我想检查一封信是否是表情符号。我发现了一些类似的问题,并找到了这个正则表达式:
private final String emo_regex = "([\\u20a0-\\u32ff\\ud83c\\udc00-\\ud83d\\udeff\\udbb9\\udce5-\\udbb9\\udcee])";
但是,当我在句子中执行以下操作时:
for (int k=0; k<letters.length;k++) {
if (letters[k].matches(emo_regex)) {
emoticon.add(letters[k]);
}
}
它不会添加任何带有任何表情符号的字母。我也尝试过使用
Matcher
和 Pattern
,但这也不起作用。正则表达式有问题还是我的代码中遗漏了一些明显的东西?
这就是我收到这封信的方式:
sentence = "Jij staat op 10 😂"
String[] letters = sentence.split("");
最后一个😂应该被识别并添加到
emoticon
您可以使用 emoji4j 库。以下应该可以解决问题。
String htmlifiedText = EmojiUtils.htmlify(text);
// regex to identify html entitities in htmlified text
Matcher matcher = htmlEntityPattern.matcher(htmlifiedText);
while (matcher.find()) {
String emojiCode = matcher.group();
if (isEmoji(emojiCode)) {
emojis.add(EmojiUtils.getEmoji(emojiCode).getEmoji());
}
}
我创建的这个函数检查给定的字符串是否仅包含表情符号。 换句话说,如果字符串包含正则表达式中未包含的任何字符,它将返回 false。

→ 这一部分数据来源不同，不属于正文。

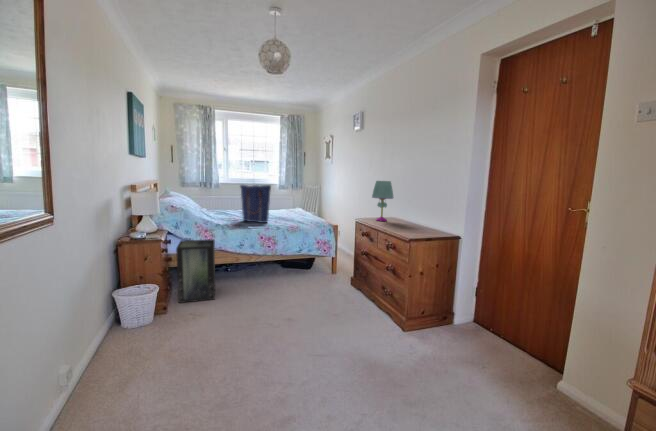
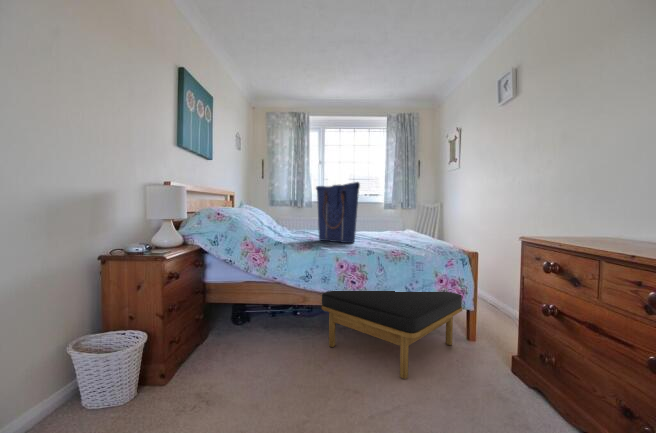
table lamp: present [372,181,394,221] -> none [561,151,622,241]
storage box: present [176,240,215,303] -> none [195,263,266,369]
ottoman: none [251,244,329,293] -> present [322,289,462,379]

private static boolean isEmoji(String message){
return message.matches("(?:[\uD83C\uDF00-\uD83D\uDDFF]|[\uD83E\uDD00-\uD83E\uDDFF]|" +
"[\uD83D\uDE00-\uD83D\uDE4F]|[\uD83D\uDE80-\uD83D\uDEFF]|" +
"[\u2600-\u26FF]\uFE0F?|[\u2700-\u27BF]\uFE0F?|\u24C2\uFE0F?|" +
"[\uD83C\uDDE6-\uD83C\uDDFF]{1,2}|" +
"[\uD83C\uDD70\uD83C\uDD71\uD83C\uDD7E\uD83C\uDD7F\uD83C\uDD8E\uD83C\uDD91-\uD83C\uDD9A]\uFE0F?|" +
"[\u0023\u002A\u0030-\u0039]\uFE0F?\u20E3|[\u2194-\u2199\u21A9-\u21AA]\uFE0F?|[\u2B05-\u2B07\u2B1B\u2B1C\u2B50\u2B55]\uFE0F?|" +
"[\u2934\u2935]\uFE0F?|[\u3030\u303D]\uFE0F?|[\u3297\u3299]\uFE0F?|" +
"[\uD83C\uDE01\uD83C\uDE02\uD83C\uDE1A\uD83C\uDE2F\uD83C\uDE32-\uD83C\uDE3A\uD83C\uDE50\uD83C\uDE51]\uFE0F?|" +
"[\u203C\u2049]\uFE0F?|[\u25AA\u25AB\u25B6\u25C0\u25FB-\u25FE]\uFE0F?|" +
"[\u00A9\u00AE]\uFE0F?|[\u2122\u2139]\uFE0F?|\uD83C\uDC04\uFE0F?|\uD83C\uDCCF\uFE0F?|" +
"[\u231A\u231B\u2328\u23CF\u23E9-\u23F3\u23F8-\u23FA]\uFE0F?)+");
}
实施示例:
public static int detectEmojis(String message){
int len = message.length(), NumEmoji = 0;
// if the the given String is only emojis.
if(isEmoji(message)){
for (int i = 0; i < len; i++) {
// if the charAt(i) is an emoji by it self -> ++NumEmoji
if (isEmoji(message.charAt(i)+"")) {
NumEmoji++;
} else {
// maybe the emoji is of size 2 - so lets check.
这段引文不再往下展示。